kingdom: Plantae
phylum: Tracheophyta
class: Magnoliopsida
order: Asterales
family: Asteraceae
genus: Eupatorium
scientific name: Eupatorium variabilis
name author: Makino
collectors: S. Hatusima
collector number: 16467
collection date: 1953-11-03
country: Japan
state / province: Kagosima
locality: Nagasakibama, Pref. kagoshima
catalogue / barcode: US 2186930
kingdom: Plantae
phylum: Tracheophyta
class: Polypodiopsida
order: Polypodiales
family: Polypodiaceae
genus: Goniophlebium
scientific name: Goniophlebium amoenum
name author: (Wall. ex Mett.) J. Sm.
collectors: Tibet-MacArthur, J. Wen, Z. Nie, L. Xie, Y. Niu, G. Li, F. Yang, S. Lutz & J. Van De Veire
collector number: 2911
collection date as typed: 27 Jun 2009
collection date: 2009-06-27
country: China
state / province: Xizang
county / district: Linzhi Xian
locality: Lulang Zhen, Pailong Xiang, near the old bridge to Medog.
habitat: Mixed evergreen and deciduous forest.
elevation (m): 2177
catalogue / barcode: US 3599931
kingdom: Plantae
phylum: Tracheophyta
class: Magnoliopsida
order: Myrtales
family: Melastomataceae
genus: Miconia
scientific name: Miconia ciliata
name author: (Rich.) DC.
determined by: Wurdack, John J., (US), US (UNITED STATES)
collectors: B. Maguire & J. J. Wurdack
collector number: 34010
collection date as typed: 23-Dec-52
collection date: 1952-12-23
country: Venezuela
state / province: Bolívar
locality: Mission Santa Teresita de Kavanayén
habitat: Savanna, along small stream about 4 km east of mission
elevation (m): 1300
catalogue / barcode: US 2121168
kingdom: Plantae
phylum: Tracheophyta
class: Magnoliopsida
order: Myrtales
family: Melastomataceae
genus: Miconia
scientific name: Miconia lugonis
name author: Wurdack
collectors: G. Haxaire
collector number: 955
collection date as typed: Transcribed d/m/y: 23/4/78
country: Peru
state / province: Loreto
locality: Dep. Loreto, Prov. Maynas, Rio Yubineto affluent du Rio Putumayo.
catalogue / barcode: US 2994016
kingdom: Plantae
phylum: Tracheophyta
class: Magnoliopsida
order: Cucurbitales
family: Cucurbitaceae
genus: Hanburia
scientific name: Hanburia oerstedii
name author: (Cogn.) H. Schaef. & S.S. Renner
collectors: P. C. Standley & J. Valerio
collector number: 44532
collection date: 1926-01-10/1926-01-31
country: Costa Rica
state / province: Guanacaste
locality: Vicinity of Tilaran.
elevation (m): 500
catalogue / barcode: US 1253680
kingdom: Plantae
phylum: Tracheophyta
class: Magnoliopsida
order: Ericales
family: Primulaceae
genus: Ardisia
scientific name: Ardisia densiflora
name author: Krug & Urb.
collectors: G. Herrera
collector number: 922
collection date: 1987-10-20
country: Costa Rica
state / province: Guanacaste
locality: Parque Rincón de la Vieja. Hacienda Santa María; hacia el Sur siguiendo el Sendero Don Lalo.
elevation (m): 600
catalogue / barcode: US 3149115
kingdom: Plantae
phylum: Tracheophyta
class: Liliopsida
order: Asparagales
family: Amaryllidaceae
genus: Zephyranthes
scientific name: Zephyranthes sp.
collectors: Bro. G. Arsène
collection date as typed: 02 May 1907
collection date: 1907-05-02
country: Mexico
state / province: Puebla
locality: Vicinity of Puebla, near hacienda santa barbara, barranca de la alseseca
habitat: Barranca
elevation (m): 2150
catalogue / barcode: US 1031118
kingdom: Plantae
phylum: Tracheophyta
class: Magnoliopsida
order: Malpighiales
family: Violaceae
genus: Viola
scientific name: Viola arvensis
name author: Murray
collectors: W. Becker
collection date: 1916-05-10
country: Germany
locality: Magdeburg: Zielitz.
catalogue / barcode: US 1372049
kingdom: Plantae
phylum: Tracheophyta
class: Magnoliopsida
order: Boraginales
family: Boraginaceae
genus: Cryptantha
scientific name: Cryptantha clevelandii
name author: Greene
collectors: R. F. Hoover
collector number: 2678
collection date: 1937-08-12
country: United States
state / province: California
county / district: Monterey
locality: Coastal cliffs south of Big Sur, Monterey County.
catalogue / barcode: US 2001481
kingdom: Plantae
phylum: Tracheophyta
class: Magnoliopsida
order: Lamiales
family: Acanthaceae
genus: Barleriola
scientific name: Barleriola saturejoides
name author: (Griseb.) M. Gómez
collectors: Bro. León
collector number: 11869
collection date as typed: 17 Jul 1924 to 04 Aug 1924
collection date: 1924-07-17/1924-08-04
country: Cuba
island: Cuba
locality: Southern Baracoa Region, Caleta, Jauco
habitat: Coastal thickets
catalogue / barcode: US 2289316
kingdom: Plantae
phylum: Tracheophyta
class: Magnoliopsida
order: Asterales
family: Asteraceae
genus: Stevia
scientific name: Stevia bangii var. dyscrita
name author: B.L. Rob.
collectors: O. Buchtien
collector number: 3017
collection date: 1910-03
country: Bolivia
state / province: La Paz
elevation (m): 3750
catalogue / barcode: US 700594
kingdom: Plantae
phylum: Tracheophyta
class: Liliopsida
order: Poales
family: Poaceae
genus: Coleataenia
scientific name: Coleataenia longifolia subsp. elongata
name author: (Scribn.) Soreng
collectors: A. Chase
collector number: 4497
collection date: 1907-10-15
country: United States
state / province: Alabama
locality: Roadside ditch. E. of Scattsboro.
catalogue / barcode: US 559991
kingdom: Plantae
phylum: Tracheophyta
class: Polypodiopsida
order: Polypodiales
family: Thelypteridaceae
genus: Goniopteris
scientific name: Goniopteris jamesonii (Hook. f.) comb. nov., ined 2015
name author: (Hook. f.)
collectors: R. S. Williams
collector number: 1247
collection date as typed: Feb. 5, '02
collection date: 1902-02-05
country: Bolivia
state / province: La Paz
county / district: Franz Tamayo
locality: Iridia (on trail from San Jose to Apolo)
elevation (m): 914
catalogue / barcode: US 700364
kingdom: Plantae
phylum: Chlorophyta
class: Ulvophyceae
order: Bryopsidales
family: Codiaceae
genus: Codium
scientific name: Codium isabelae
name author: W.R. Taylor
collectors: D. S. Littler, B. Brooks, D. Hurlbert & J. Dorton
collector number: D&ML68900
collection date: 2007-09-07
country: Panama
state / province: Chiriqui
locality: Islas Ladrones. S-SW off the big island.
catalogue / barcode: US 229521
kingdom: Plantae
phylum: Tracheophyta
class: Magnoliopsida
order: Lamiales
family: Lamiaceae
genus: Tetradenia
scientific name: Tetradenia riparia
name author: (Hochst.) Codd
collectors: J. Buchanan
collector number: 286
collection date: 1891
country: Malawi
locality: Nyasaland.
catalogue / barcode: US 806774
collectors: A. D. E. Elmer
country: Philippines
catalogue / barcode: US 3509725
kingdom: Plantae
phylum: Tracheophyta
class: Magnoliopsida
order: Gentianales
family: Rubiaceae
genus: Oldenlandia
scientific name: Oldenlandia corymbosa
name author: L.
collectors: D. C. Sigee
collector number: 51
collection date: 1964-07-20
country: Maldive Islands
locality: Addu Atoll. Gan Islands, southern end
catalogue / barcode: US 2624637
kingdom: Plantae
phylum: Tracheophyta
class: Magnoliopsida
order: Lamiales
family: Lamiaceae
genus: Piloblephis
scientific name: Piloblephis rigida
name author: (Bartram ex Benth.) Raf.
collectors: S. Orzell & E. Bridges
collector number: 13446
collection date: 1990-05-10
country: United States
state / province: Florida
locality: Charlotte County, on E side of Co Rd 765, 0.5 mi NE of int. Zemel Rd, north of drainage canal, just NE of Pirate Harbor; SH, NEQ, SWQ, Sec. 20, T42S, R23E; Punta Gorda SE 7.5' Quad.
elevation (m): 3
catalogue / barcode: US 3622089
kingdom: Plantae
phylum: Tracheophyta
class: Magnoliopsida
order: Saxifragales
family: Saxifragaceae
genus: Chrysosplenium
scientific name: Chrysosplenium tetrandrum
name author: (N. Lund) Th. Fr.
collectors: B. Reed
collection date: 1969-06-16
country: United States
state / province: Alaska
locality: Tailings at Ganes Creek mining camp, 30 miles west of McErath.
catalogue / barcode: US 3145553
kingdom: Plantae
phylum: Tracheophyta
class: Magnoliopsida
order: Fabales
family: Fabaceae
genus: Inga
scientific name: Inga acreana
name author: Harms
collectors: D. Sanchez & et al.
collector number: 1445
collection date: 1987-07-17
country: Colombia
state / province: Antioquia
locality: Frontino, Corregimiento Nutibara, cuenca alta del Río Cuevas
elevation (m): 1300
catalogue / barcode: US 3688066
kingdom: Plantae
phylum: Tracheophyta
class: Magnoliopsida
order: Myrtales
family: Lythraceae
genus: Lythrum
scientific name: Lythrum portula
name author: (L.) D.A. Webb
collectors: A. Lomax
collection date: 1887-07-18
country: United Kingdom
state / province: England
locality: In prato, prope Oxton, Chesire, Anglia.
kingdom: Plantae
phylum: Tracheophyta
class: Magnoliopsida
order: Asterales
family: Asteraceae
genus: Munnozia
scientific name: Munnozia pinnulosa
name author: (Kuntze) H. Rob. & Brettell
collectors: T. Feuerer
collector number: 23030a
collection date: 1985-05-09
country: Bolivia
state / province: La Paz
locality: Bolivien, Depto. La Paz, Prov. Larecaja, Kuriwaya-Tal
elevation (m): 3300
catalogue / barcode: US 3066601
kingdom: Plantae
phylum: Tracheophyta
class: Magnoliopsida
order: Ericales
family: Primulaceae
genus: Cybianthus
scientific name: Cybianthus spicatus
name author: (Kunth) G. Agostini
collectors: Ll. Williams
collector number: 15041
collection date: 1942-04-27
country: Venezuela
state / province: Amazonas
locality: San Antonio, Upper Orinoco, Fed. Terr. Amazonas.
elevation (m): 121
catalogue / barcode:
• • • •
* **Set task**: Convert the section of lines above that begins with the line containing "collection date as typed: 17" and ends with the line containing "state / province: Alabama", both included, into a Markdown table with the columns "Row" and "Line", numbering each line and skipping blank lines.

* **Right answer**:
| Row | Line |
|---|---|
| 1 | collection date as typed: 17 Jul 1924 to 04 Aug 1924 |
| 2 | collection date: 1924-07-17/1924-08-04 |
| 3 | country: Cuba |
| 4 | island: Cuba |
| 5 | locality: Southern Baracoa Region, Caleta, Jauco |
| 6 | habitat: Coastal thickets |
| 7 | catalogue / barcode: US 2289316 |
| 8 | kingdom: Plantae |
| 9 | phylum: Tracheophyta |
| 10 | class: Magnoliopsida |
| 11 | order: Asterales |
| 12 | family: Asteraceae |
| 13 | genus: Stevia |
| 14 | scientific name: Stevia bangii var. dyscrita |
| 15 | name author: B.L. Rob. |
| 16 | collectors: O. Buchtien |
| 17 | collector number: 3017 |
| 18 | collection date: 1910-03 |
| 19 | country: Bolivia |
| 20 | state / province: La Paz |
| 21 | elevation (m): 3750 |
| 22 | catalogue / barcode: US 700594 |
| 23 | kingdom: Plantae |
| 24 | phylum: Tracheophyta |
| 25 | class: Liliopsida |
| 26 | order: Poales |
| 27 | family: Poaceae |
| 28 | genus: Coleataenia |
| 29 | scientific name: Coleataenia longifolia subsp. elongata |
| 30 | name author: (Scribn.) Soreng |
| 31 | collectors: A. Chase |
| 32 | collector number: 4497 |
| 33 | collection date: 1907-10-15 |
| 34 | country: United States |
| 35 | state / province: Alabama |